Kapolresta Deli Serdang Kombes Pol Yemi Mandagi mengatakan, tersangka pembunuhan berstatus mahasiswa bernama Masri (25) warga Desa Tanjung Sporkis, Kecamatan Galang, yang bertetanggaan dengan desa tempat tinggal Nick Wilson, yakni di Desa Ujung Rambe. Keduanya juga saling kenal.

Kata Yemi, Masri menghabisi nyawa Nick karena dendam lantaran rumah orang tuanya kerap disebut sarang narkoba.

“Motifnya, dendam di mana korban selalu menyampaikan orang tua dari M di rumahnya sering dilakukan kebiasaan berbau narkoba. Sehingga muncul dendam,” ujar Yemi saat press conference di Mapolresta Deli Serdang, Rabu (2/9).

Yemi mengatakan pembunuhan terjadi Sabtu (15/8), sekitar pukul 09.00 WIB. Awalnya Masri hendak ke ladang ubi dengan membawa tali dan goni. Di persimpangan Jalan Namorambe, Kecamatan Bangun Purba, Masri bertemu dengan Nick Wilson.

“Kemudian Nick Wilson bertanya kepada Masri ‘Mau ke mana bang’ dan M menjawab ‘Mau ke Tanjung Morawal’. Lalu Nick Wilson menawarkan mengantarkan M dengan kereta (sepeda motor) Jupiter Z miliknya,” ujar Yemi.

Kemudian Nick Wilson dan Masri pergi berboncengan. Tiba di sebuah Jembatan Permina, Masri meminta kepada Nick Wilson berhenti istirahat. Mereka lalu duduk di sekitar jembatan.

“Pada saat duduk berdua, tersangka M berdiri dan mengambil tali yang dibawanya dari rumah, lalu langsung mengikat leher Nick, sehingga pada saat itu Nick Wilson terjatuh,” ujar Yemi.

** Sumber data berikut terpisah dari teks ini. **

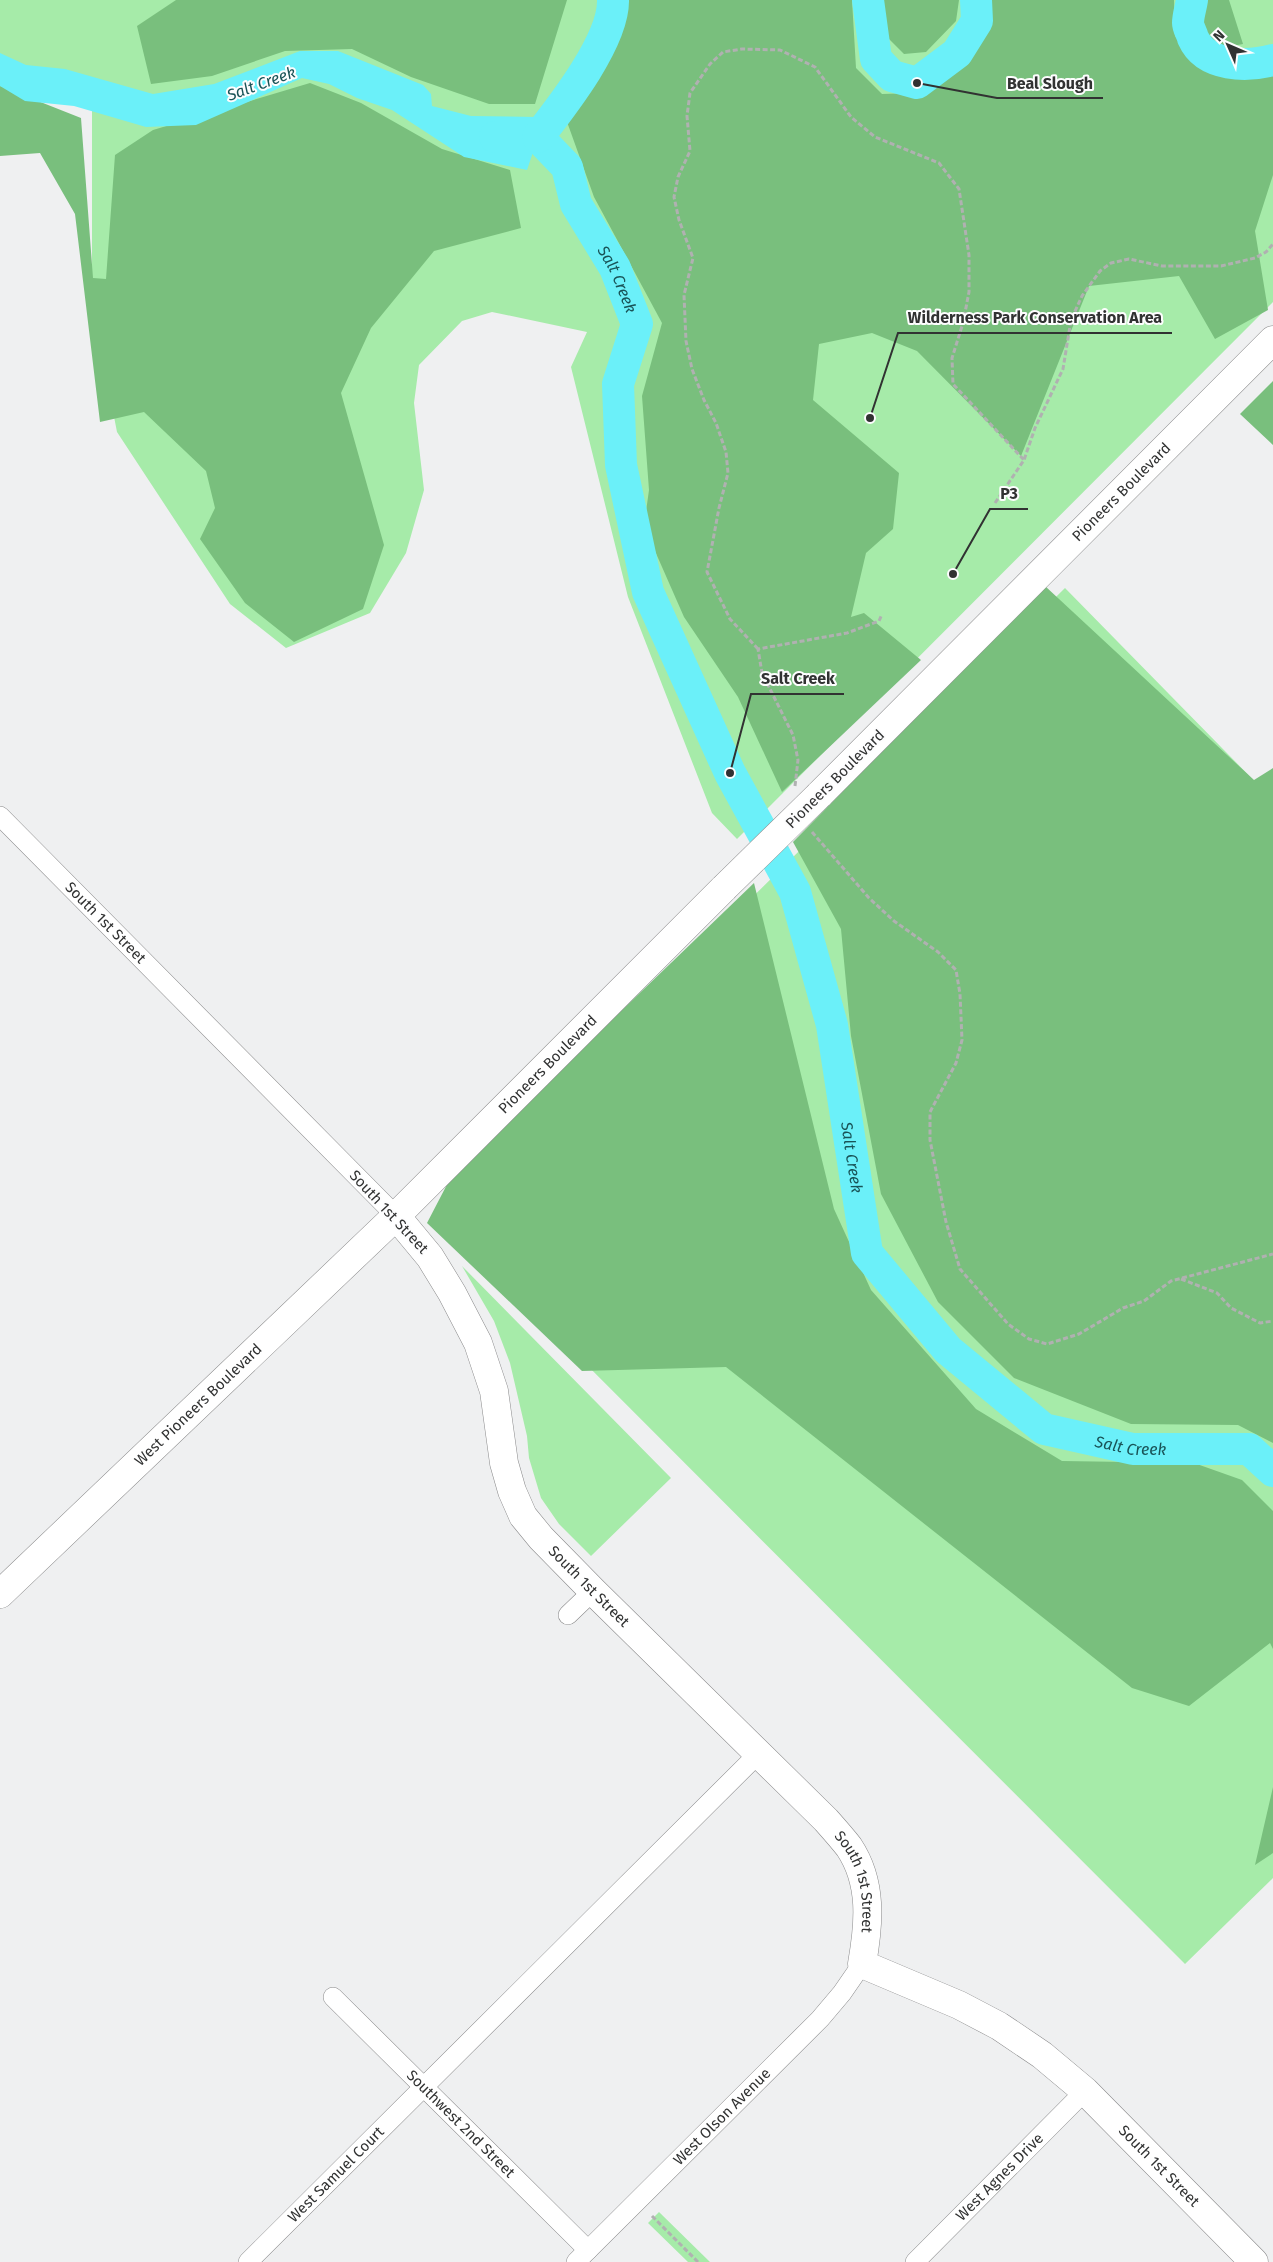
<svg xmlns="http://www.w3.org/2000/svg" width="1273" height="2262" font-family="'Fira Sans',sans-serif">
<rect width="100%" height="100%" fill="#eff0f1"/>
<path fill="#a6eba9" d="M 0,0 L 1273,0 L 1273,302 L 737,839 L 712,813 L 628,597 L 571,367 L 587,332 L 492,312 L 462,321 L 419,365 L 414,403 L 424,490 L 406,553 L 370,613 L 286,648 L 230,604 L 117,432 L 92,304 L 92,105 L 0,88 Z
M 1065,588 L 1273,800 L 1273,1878 L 1185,1964 L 434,1212 Z
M 462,1266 L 671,1478 L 591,1556 L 559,1524 L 541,1498 L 529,1458 L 527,1436 L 510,1363 L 494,1321 Z
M 659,2212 L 710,2262 L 688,2262 L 648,2223 Z"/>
<path fill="#79bf7d" d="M 176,0 L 567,0 L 535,104 L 489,104 L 411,77 L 352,49 L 285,51 L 212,76 L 151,84 L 137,26 Z
M 629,0 L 852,0 L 856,68 L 882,94 L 915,93 L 970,56 L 991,0 L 1174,0 L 1175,36 L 1213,74 L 1273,71 L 1273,175 L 1255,231 L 1268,310 L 1215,339 L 1179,276 L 1089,286 L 1021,456 L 917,351 L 872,333 L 819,344 L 813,400 L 899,473 L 893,529 L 866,553 L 851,617 L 864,613 L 921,660 L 782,792 L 738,697 L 684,617 L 644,526 L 649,490 L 642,396 L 662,323 L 594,197 L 566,119 L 619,38 Z
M 880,0 L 959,0 L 956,21 L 926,52 L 904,54 L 882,32 Z
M 1195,0 L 1229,0 L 1243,44 L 1216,49 L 1201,25 Z
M 310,83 L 361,103 L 442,149 L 510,170 L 521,228 L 434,251 L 371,328 L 341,393 L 384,545 L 363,609 L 294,642 L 245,603 L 200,539 L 215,508 L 206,471 L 144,412 L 100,422 L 75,214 L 40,153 L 0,156 L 0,86 L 81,118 L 93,278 L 106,279 L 115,155 L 153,130 Z
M 1273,381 L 1273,445 L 1240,414 Z
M 1045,586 L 1254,780 L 1273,768 L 1273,1443 L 1238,1425 L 1131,1424 L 1014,1378 L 938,1302 L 881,1194 L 851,1036 L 841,929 L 793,842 Z
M 754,883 L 834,1209 L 871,1290 L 976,1409 L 1062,1461 L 1194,1463 L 1242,1480 L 1273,1511 L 1273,1649 L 1270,1643 L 1189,1706 L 1132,1688 L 726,1367 L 582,1371 L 427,1223 L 453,1173 Z
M 1273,1787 L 1273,1853 L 1255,1865 Z"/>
<path fill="#6bf0f9" d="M 300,51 L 338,51 L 423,85 L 431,94 L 432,106 L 471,116 L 537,117 L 538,137 L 527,170 L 464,157 L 392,110 L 357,98 L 329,84 L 302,78 L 196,125 L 146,127 L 74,106 L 25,101 L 0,86 L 0,53 L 26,65 L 65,69 L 153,94 L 214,84 Z"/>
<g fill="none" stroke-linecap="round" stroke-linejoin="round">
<g stroke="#6bf0f9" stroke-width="32">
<path d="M 868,0 L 876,59 L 892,76 L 917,83 L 957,53 L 977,21 L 976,0"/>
<path d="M 1192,0 C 1191,7 1188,16 1188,23 C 1188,28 1192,33 1193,38 C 1206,67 1247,67 1273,60"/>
<path id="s1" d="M 495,137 L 538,137 L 567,167 L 576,204 L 615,268 L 637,324 L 618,384 L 621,465 L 648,592 L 730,773 L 795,892 L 832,1025 L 867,1253 L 948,1350 L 1044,1429 L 1133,1449 L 1249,1449 L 1273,1471"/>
<path d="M 538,137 C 563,105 614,40 613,0"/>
</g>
<g stroke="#89898a" stroke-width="20">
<g id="street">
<path id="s2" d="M 0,816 L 396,1216"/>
<path d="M 568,1615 L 593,1591"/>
<path id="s3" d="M 333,1997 L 588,2250"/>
<path id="s4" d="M 248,2262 L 758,1754"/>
<path id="s5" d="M 576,2262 L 820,2019 L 842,1993 L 862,1964"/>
<path id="s6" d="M 915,2262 L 1085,2091"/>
</g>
</g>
<g stroke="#89898a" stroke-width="29">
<g id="secondary">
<path id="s7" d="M 819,795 L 1273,340"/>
<path id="s8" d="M 396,1216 L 430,1257 L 452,1293 L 478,1343 L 494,1391 L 504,1463 L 512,1491 L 523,1516 L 541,1538 L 593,1591 L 826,1820 C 834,1829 842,1838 849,1847 C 873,1883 869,1924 862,1964 L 959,2005 L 999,2026 L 1042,2055 L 1085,2091 L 1254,2262"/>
<path id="s9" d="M 0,1594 L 396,1216 L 724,888"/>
</g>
</g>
<path stroke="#b0b1b1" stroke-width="3" stroke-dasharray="5 2.5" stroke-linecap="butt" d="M 995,503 L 1024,460 L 1035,428 L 1063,369 L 1071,320 L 1082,296 L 1100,271 L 1111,263 L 1129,259 L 1162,266 L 1221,266 L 1255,258 L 1266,252 L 1273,244
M 758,649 L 730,619 L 707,572 L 719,508 L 728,473 L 726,452 L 716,423 L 704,400 L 692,369 L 686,341 L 684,295 L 693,258 L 679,220 L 674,197 L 678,177 L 690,151 L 687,116 L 690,93 L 710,64 L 723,52 L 742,49 L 780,50 L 815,67 L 851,117 L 875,137 L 939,163 L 959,189 L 969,255 L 969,292 L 963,323 L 952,358 L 953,384 L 1024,460
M 795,786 L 798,760 L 793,735 L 762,673 L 758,649 L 847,633 L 879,621 L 882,614
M 812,832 L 869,898 L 894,921 L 938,952 L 956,970 L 960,994 L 962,1040 L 956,1063 L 930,1112 L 930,1140 L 946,1222 L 960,1269 L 1008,1324 L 1029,1339 L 1047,1344 L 1079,1334 L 1123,1308 L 1144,1301 L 1171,1281 L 1273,1254
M 1181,1279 L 1217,1293 L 1231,1308 L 1260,1323 L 1273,1321
M 652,2216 L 698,2262"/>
<use href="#street" stroke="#fff" stroke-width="19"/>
<use href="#secondary" stroke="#fff" stroke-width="28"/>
<g stroke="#89898a" stroke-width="29" stroke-linecap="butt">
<path id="secondary-bridge" d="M 724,888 L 819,795"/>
</g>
<use href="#secondary-bridge" stroke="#fff" stroke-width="28"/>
</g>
<g text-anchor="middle" stroke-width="4" stroke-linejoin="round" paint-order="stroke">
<g font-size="15" fill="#313232" stroke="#fdfdfe">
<text dy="5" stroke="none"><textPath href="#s7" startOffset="428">Pioneers Boulevard</textPath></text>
<text transform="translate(835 779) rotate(-45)" y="5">Pioneers Boulevard</text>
<text dy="5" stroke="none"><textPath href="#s2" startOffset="150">South 1st Street</textPath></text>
<text dy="5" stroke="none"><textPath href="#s9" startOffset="762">Pioneers Boulevard</textPath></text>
<text transform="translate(389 1212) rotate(47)" y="5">South 1st Street</text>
<text dy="5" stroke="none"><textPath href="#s9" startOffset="274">West Pioneers Boulevard</textPath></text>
<text dy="5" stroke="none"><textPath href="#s8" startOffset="428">South 1st Street</textPath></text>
<text dy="5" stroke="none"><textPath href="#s8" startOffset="832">South 1st Street</textPath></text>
<text dy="5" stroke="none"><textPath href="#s5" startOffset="206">West Olson Avenue</textPath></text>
<text dy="5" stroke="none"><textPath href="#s3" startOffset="180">Southwest 2nd Street</textPath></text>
<text dy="5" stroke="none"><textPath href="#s8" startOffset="1281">South 1st Street</textPath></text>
<text dy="5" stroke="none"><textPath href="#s4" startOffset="124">West Samuel Court</textPath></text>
<text dy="5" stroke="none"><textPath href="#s6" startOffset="120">West Agnes Drive</textPath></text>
</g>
<g font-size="16" font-style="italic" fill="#195357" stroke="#fdfdfe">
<text transform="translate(261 83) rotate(-20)" y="6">Salt Creek</text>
<text dy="6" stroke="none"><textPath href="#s1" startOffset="209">Salt Creek</textPath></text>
<text dy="6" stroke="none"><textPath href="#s1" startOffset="1138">Salt Creek</textPath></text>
<text dy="6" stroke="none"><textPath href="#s1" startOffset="1574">Salt Creek</textPath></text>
</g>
</g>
<path fill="none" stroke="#313232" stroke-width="2" d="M917 83L997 98H1103M870 418L898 333H1172M953 574L990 509H1028M730 773L751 694H844"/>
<g fill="#313232" stroke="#fdfdfe" stroke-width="2">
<circle cx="917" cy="83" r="5"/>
<circle cx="870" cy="418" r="5"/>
<circle cx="953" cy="574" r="5"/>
<circle cx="730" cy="773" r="5"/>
</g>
<g font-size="16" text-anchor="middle" font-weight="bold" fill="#313232" stroke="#fdfdfe" stroke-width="4" stroke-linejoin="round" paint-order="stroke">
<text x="1050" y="89">Beal Slough</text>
<text x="1035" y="323">Wilderness Park Conservation Area</text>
<text x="1009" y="499">P3</text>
<text x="798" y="684">Salt Creek</text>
</g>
<g transform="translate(1228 45) rotate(315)" stroke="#fdfdfe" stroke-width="4" paint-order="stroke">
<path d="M0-4L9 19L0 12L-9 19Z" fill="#313232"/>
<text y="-8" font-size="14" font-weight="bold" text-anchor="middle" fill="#313232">N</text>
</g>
</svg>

Melihat korban masih sadar, lalu Masri menahan badan Nick Wilson dengan kakinya. Saat korban tidak berdaya, Masri lalu kembali menarik tali yang ada di leher Nick Wilson sehingga dia pingsan.

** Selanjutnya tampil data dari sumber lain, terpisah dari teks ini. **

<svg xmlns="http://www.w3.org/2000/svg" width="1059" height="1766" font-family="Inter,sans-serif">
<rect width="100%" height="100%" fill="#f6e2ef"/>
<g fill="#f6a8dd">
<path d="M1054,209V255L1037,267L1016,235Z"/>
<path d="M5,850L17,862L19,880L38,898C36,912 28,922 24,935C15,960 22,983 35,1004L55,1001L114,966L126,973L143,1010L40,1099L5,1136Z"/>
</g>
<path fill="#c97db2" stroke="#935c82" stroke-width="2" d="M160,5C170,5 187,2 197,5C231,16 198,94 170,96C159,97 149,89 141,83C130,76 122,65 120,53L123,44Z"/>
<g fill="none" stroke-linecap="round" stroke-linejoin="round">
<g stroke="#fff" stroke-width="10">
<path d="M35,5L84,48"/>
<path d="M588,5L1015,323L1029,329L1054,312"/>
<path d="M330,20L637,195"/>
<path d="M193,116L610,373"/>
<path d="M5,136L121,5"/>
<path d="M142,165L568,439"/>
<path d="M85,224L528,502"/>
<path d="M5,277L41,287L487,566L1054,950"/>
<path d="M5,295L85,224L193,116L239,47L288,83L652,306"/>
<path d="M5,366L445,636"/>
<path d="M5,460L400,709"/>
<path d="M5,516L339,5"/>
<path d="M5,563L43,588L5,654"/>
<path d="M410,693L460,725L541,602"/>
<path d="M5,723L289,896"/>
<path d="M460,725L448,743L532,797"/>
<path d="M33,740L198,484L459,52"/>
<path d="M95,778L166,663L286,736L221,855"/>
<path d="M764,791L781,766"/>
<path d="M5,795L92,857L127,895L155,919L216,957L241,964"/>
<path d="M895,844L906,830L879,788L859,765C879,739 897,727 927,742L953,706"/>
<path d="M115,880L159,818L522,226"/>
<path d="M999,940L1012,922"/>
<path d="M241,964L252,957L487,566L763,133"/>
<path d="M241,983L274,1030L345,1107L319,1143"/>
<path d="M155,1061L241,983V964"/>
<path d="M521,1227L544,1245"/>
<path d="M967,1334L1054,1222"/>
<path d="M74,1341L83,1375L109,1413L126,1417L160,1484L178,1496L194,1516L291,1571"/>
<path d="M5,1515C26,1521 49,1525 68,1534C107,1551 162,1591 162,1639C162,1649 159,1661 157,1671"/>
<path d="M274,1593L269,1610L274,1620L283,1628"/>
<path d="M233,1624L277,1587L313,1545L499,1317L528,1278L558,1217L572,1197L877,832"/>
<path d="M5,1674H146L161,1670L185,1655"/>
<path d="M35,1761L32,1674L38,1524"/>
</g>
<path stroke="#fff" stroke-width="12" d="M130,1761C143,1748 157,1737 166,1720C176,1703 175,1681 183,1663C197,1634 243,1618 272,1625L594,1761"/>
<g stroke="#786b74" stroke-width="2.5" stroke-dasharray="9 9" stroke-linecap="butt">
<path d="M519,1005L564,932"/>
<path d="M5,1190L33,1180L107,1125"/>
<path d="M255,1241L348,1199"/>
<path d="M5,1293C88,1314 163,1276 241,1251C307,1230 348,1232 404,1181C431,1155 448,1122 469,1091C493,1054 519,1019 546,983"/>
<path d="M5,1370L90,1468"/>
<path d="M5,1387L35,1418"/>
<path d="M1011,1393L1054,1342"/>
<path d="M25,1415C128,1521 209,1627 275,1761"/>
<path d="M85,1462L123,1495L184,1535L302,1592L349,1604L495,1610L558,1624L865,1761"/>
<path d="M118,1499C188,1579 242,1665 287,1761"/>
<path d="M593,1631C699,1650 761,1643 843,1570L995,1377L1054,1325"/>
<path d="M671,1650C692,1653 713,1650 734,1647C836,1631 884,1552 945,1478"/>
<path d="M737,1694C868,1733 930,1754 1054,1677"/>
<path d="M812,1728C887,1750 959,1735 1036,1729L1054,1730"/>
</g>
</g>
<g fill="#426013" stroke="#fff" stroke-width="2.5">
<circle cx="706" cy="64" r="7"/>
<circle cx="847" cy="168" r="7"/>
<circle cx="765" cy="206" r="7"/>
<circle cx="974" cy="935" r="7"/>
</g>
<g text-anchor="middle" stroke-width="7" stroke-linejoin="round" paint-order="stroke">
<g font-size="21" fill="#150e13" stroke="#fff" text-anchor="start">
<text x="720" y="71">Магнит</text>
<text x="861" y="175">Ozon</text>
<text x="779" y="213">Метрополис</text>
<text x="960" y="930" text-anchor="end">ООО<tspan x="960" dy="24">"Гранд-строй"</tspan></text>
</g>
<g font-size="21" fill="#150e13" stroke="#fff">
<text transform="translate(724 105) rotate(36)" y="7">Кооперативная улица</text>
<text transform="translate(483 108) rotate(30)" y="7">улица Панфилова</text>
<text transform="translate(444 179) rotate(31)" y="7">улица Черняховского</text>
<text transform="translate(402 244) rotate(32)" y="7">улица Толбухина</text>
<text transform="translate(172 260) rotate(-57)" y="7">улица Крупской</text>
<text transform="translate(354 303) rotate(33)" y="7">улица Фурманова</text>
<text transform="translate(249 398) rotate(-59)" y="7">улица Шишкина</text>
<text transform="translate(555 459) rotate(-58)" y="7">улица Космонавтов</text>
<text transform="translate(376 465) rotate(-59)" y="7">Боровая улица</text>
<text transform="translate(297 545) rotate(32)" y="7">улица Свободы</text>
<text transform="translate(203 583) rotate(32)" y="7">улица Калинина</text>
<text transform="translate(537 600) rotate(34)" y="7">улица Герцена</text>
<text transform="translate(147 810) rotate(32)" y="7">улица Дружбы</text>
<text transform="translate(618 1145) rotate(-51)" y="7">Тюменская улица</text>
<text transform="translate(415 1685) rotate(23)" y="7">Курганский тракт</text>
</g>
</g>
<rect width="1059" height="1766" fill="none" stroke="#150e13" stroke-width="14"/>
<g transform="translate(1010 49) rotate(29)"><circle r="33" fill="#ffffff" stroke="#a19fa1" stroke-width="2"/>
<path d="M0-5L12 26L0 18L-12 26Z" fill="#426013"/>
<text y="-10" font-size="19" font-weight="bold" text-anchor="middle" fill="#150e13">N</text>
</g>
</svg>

“Setelah pingsan tersangka M mengambil batu yang ada di sekitar TKP dan memukul bagian kepala sebelah kiri Nick Wilson sebanyak sekali,” ujar Yemi.

Selanjutnya ujar Yemi, setelah korban tewas, tubuh Nick Wilson dimasukkan ke dalam goni oleh tersangka, lalu dibuang ke sungai. Usai melakukan aksinya, tersangka membawa sepeda motor itu ke bengkel sepupunya Eko (34), lalu Eko bersama temanya Bowo (27) membantu menjualnya.

“ Untuk kendaraan bermotornya sedang dalam pencarian karena motor tersebut dari hasil keterangan B dijual via media sosial dan kita sudah kantongi inisial terakhir yang membeli kendaraan tersebut ,” ujar Yemi.

Hasil penjualan Masri memperoleh uang Rp 2 juta. Kemudian pada Selasa (18/8) tersangka melarikan diri ke Mandailing Natal.

Identitas tersangka terungkap setelah jasad Nick Wilson ditemukan Rabu (19/8). Dari penyelidikan mengarah ke tersangka Masri.

Tim dari Polresta Medan lalu meminta kepada pihak keluarga Masri agar ia menyerahkan diri. Hingga pada Sabtu (29/8) tersangka menyerahkan diri. Masri pun dijemput polisi dan keluarganya di Mandailing Natal.

“Tersangka M diamankan lalu dibawa ke Mapolresta Deli Serdang untuk proses hukum lebih lanjut,” ujar Yemi.

Selain Masri, pelaku juga menangkap Eko dan Bowo karena membantu menjual sepeda motor Nick Wilson.

“Atas perbuatanya tersangka M dikenakan pasal 340 subsider 338 subsider 365 dengan ancaman 20 tahun atau seumur hidup. Sementara E dan B dikenakan dengan pasal 480 karena membantu menjualkan kendaraan Nick Wilson,” ujar Yemi.